RE: [PATCH v3 11/12] Drivers: hv: vmbus: Suspend after cleaning up hv_sock and sub channels

From: Dexuan Cui
Date: Fri Aug 30 2019 - 22:55:05 EST


> From: Michael Kelley <mikelley@xxxxxxxxxxxxx>
> Sent: Friday, August 23, 2019 1:17 PM
>
> From: Dexuan Cui Sent: Monday, August 19, 2019 6:52 PM
> >
> > diff --git a/drivers/hv/channel_mgmt.c b/drivers/hv/channel_mgmt.c
> > @@ -499,6 +499,8 @@ static void vmbus_add_channel_work(struct
> work_struct *work)
> > return;
> >
> > err_deq_chan:
> > + WARN_ON_ONCE(1);
> > +
>
> Why this change? I was thinking maybe it's a debug statement that got
> left in.

This is indeed a debug statement. :-)
I was not so sure if the error handling is absolutely correct there.
I think I can remove this WARN_ON_ONCE() since almost all of the possible
error paths have a pr_err(). We can make an extra patch to fix any bug in
the existing error handling code.

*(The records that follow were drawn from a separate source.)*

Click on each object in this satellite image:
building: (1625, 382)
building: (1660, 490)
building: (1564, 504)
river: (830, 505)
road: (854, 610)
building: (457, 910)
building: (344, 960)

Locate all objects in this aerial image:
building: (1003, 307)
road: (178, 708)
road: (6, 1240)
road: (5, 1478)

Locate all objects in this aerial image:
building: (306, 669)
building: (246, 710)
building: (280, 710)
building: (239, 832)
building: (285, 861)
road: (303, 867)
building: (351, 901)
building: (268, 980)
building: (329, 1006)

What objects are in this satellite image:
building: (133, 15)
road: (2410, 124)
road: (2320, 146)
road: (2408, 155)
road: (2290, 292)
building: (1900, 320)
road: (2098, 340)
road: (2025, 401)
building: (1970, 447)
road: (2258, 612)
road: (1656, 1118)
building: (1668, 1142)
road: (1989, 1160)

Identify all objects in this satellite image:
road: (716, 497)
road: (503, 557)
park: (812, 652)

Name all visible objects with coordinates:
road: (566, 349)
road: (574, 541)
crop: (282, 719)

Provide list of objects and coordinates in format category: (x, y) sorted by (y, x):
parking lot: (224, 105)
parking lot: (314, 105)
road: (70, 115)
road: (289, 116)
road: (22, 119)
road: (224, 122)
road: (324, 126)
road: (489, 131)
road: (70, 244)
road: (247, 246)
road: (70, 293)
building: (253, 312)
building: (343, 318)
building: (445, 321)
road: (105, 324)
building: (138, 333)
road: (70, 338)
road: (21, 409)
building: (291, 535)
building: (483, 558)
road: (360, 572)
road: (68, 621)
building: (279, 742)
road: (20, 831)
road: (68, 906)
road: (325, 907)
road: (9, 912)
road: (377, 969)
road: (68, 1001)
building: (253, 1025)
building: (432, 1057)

BTW, it should be pretty unlikely to reach
the "err_deq_chan label" in practice.

> > @@ -1021,6 +1044,11 @@ static void vmbus_onoffer_rescind(struct
> > vmbus_channel_message_header *hdr)
> > }
> > mutex_unlock(&vmbus_connection.channel_mutex);
> > }
> > +
> > + /* The "channel" may have been freed. Do not access it any longer. */
> > +
> > + if (clean_up_chan_for_suspend)
> > + check_ready_for_suspend_event();
> > }
>
> Having to add the above lines twice is a bit clumsy, but the problem is
> the overall structure of the vmbus_onoffer_rescind. The early return in
> the case of a rescind_callback function is a bit weird, but I guess it makes
> sense since from what I can tell, only uio and hv_sock have rescind callback
> functions. Some minor restructuring might be warranted, but I don't feel
> strongly about it.

I agree. We should restructure vmbus_onoffer_rescind(), but I think we can
do it in a separate patch. Here in this patch I'm focused on the minimal
required change for hibernation.

> > + /*
> > + * Wait until all the sub-channels and hv_sock channels have been
> > + * cleaned up. Sub-channels should be destroyed upon suspend,
> otherwise
> > + * they would conflict with the new sub-channels that will be created
> > + * in the resume path. hv_sock channels should also be destroyed, but
> > + * a hv_sock channel of an established hv_sock connection can not be
> > + * really destroyed since it may still be referenced by the userspace
> > + * application, so we just force the hv_sock channel to be rescinded
> > + * by vmbus_force_channel_rescinded(), and the userspace application
> > + * will thoroughly destroy the channel after hibernation.
> > + */
> > + if (atomic_read(&vmbus_connection.nr_chan_close_on_suspend) > 0)
>
> At first glance, the above line seemed useless to me. You could just do the
> wait_for_completion() unconditionally. But is the intent to handle the case
> where the VM never had any sub-channels or hv_sock channels, and so
> nr_chan_close_on_suspend never went above 0?

Yes.

> If so, a comment might be helpful.
> > +wait_for_completion(&vmbus_connection.ready_for_suspend_event);

Ok. I'll add a commnt for this in v4.

Thanks,
-- Dexuan